• _Dataset excerpts_
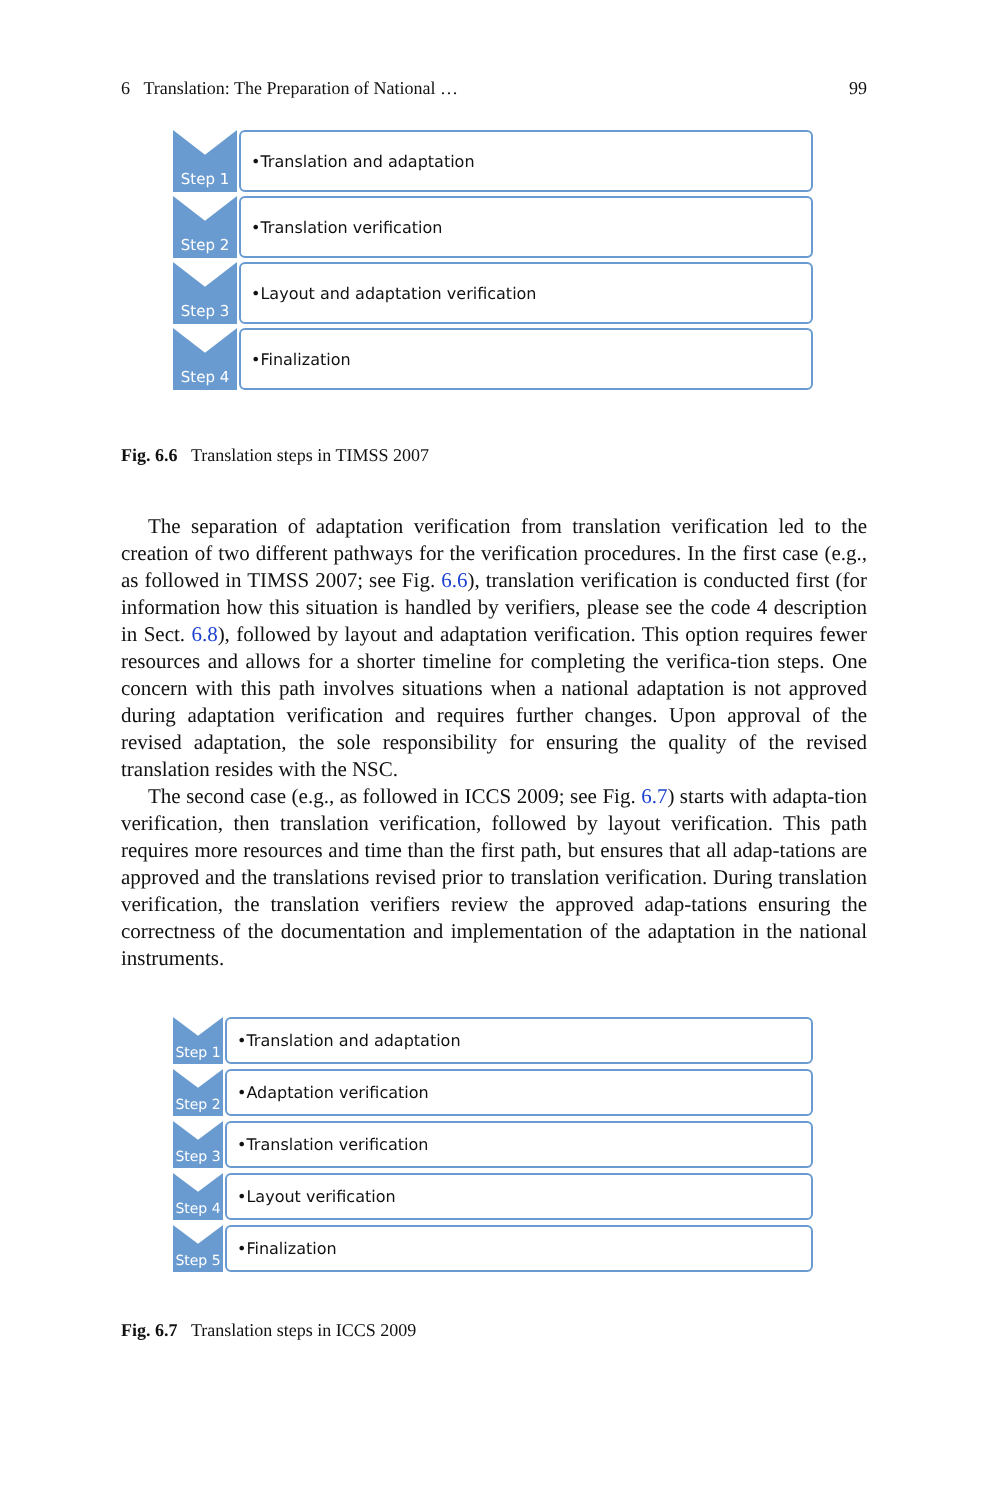6 Translation: The Preparation of National … 99
Step 1 •Translation and adaptation
Step 2 •Translation verification
Step 3 •Layout and adaptation verification
Step 4 •Finalization
Fig. 6.6 Translation steps in TIMSS 2007
The separation of adaptation verification from translation verification led to the creation of two different pathways for the verification procedures. In the first case (e.g., as followed in TIMSS 2007; see Fig. 6.6), translation verification is conducted first (for information how this situation is handled by verifiers, please see the code 4 description in Sect. 6.8), followed by layout and adaptation verification. This option requires fewer resources and allows for a shorter timeline for completing the verifica-tion steps. One concern with this path involves situations when a national adaptation is not approved during adaptation verification and requires further changes. Upon approval of the revised adaptation, the sole responsibility for ensuring the quality of the revised translation resides with the NSC.
The second case (e.g., as followed in ICCS 2009; see Fig. 6.7) starts with adapta-tion verification, then translation verification, followed by layout verification. This path requires more resources and time than the first path, but ensures that all adap-tations are approved and the translations revised prior to translation verification. During translation verification, the translation verifiers review the approved adap-tations ensuring the correctness of the documentation and implementation of the adaptation in the national instruments.
Step 1
•Translation and adaptation
Step 2
•Adaptation verification
Step 3
•Translation verification
Step 4
•Layout verification
Step 5
•Finalization
Fig. 6.7 Translation steps in ICCS 2009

• _Description of the task_
Give again, please, precisely the lines that begin the records and run through the line with "Fig. 6.6 Translation steps in TIMSS 2007" in it, keeping both end lines and dropping any pictures.

• _Solved exercise_
6 Translation: The Preparation of National … 99
Step 1 •Translation and adaptation
Step 2 •Translation verification
Step 3 •Layout and adaptation verification
Step 4 •Finalization
Fig. 6.6 Translation steps in TIMSS 2007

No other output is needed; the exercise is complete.